第五十四章 故土 (第2/2页)
澧诚沉默了一会儿。窗外的风停了,灯芯烧久了,噼啪作响。他把手从桌上收回来,搭在膝盖上。
“我不要。”他说。
澧欲的手指收紧了。
“我不要亲王,不要封号,不要封地。我只要一个名字。”
“什么名字?”
“澧诚。”他说。“我的名字。父皇给我取的名字。我要把这个名字拿回来。其他的,什么都不要。”
澧欲看着他,看了很久。“为什么?”
澧诚低下头,看着自己的手。右手搭在膝盖上,手指微微蜷着,小指上那块胎记在灯光下淡得几乎看不见。

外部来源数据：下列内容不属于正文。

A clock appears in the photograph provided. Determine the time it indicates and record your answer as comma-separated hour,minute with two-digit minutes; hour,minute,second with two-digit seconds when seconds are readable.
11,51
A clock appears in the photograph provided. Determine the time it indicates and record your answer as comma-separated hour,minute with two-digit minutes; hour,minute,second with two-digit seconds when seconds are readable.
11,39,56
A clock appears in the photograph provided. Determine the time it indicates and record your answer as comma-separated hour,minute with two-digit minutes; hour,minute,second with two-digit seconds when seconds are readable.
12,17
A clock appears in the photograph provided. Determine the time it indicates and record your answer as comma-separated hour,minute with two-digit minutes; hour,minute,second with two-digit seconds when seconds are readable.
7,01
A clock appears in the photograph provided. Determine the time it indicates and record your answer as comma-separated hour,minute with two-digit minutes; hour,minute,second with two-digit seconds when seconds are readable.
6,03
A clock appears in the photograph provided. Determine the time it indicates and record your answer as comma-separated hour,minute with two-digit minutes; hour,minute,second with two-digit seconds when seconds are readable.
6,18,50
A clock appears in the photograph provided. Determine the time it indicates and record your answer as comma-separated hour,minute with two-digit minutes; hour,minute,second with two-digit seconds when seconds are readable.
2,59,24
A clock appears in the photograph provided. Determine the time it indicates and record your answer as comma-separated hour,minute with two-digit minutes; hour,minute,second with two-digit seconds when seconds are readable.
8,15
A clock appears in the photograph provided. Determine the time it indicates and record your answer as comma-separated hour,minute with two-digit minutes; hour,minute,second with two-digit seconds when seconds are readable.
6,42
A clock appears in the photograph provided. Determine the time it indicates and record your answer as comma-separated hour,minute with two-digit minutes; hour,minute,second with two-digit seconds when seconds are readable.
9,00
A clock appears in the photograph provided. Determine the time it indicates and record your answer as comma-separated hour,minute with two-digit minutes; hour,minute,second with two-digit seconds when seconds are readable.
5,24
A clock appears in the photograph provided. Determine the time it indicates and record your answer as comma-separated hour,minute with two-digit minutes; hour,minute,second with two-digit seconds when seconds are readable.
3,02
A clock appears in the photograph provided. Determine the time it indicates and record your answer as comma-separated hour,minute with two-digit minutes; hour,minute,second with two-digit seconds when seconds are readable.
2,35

“我在北疆住了十年。”他说。“定州的风沙,比澧都大。城墙被吹得发黄,街上的人说话嗓门大,和澧都的温吞不一样。那里的冬天很冷,冷到泼水成冰,但屋子里烧着炕,暖和的。那里的夏天很短,短到还没来得及穿单衣,就要换夹袄了。”
他抬起头,看着澧欲。
“那里才是我的故土。”
澧欲的嘴唇动了一下,想说什么,又咽回去了。
“我不是长子了。我离开太久了,宗庙里没有我的位置。但边疆有。镇远侯守了二十多年,该歇歇了。我去替他。”澧诚淡淡地说,仿佛说得不是自己。
“可是——”澧欲的声音有些急,“林先生说,要朕留住你。朕答应了林先生的。”
澧诚愣了一下。然后他笑了。不是那种大笑,是嘴角微微翘起来,眼角挤出细细的纹路,很淡,很短,但那是笑。他这辈子很少笑。在定州十年,澧桓说他是个闷葫芦,三棍子打不出一个屁。在北岳,岳政说他话太少,像一把没开口的刀。在甘州,陈怀远说他从没见过这么不爱说话的人。他很少笑。但这次他笑了。
“林良这个老头子,”他说,“太固执了。”
澧欲看着他笑,自己也笑了。笑得很轻,很短,但确实是笑。两个人对坐着,笑着,笑着笑着,眼眶都红了。但没有哭。他们已经哭够了。
窗外,天快黑了。天边烧着一片云,红得像血,又像火。澧诚站起来,走到窗前,推开窗。风灌进来,凉飕飕的,吹在他脸上,吹在他那道新结的痂上。他看着那片云,看了很久。
三
“走吧。”他说。
“去哪儿?”
“城楼。”
澧欲愣了一下,然后站起来。他没有叫人跟着,没有换衣服,穿着那身玄色常服,跟着澧诚走出了御书房。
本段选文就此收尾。